Phase 4: Final VDD Check
- Read Checklist: Open
references/vdd_checklist.md.
- Self-Correction: Verify your work against the 5 criteria (Data Safety, Anti-Laziness, etc.).
- Refine: If any check fails (e.g., found "TODO", found unmotivated "should"), fix it immediately.
- Test Coverage: Verify the skill has at least 2-3 test prompts — either in
evals/evals.json or documented inline. If none exist, create them based on the skill's intended use cases.
4. Best Practices
| DO THIS | DO NOT DO THIS |
|---|
| Specific Red Flags: "Don't skip tests" | Generic Red Flags: "Don't be lazy" |
| Trigger-Based Desc: "Use when debugging race conditions" | Summary Desc: "Guide for debugging" |
| Strong Verbs: "MUST", "EXECUTE", "VERIFY" | Weak Verbs: "should", "consider", "try" |
Rationalization Table
| Agent Excuse | Reality / Counter-Argument |
|---|
| "The skill is too simple for Red Flags" | Simple skills are skipped most often. Explicit rules prevent this. |
| "I don't have time to write examples" | Examples save time by preventing hallucinations later. |
| "It's easier to write logic in text" | Text logic is unreliable. Scripts are deterministic. |
5. Examples (Few-Shot)
[!TIP]
See examples/usage_example.md for a complete Before & After walkthrough of upgrading a legacy skill.
Input:
python3 scripts/analyze_gaps.py ../target-skill
Output:
⚠️ Gaps Detected...
Recommendation: Run 'Execute Improvement Plan'...
6. Resources
scripts/analyze_gaps.py: The gap detection tool.

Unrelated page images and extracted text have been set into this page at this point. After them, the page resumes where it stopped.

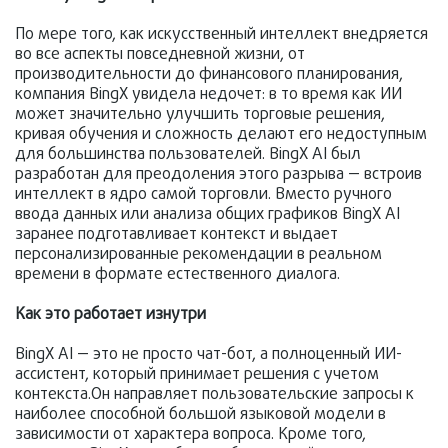
По мере того, как искусственный интеллект внедряется
во все аспекты повседневной жизни, от
производительности до финансового планирования,
компания BingX увидела недочет: в то время как ИИ
может значительно улучшить торговые решения,
кривая обучения и сложность делают его недоступным
для большинства пользователей. BingX AI был
разработан для преодоления этого разрыва — встроив
интеллект в ядро самой торговли. Вместо ручного
ввода данных или анализа общих графиков BingX AI
заранее подготавливает контекст и выдает
персонализированные рекомендации в реальном
времени в формате естественного диалога.
Как это работает изнутри
BingX AI — это не просто чат-бот, а полноценный ИИ-
ассистент, который принимает решения с учетом
контекста.Он направляет пользовательские запросы к
наиболее способной большой языковой модели в
зависимости от характера вопроса. Кроме того,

references/writing_skills_best_practices_anthropic.md: The authoritative "Gold Standard" guide used to verify compliance.
references/testing-skills-with-subagents.md: Methodology for verifying fixes using TDD (Red-Green-Refactor).
../skill-creator/agents/grader.md: Prompt for evaluating skill execution results against expectations.
../skill-creator/agents/comparator.md: Prompt for blind A/B comparison of two skill outputs.
../skill-creator/agents/analyzer.md: Prompt for post-hoc analysis — identifies why one skill version outperforms another.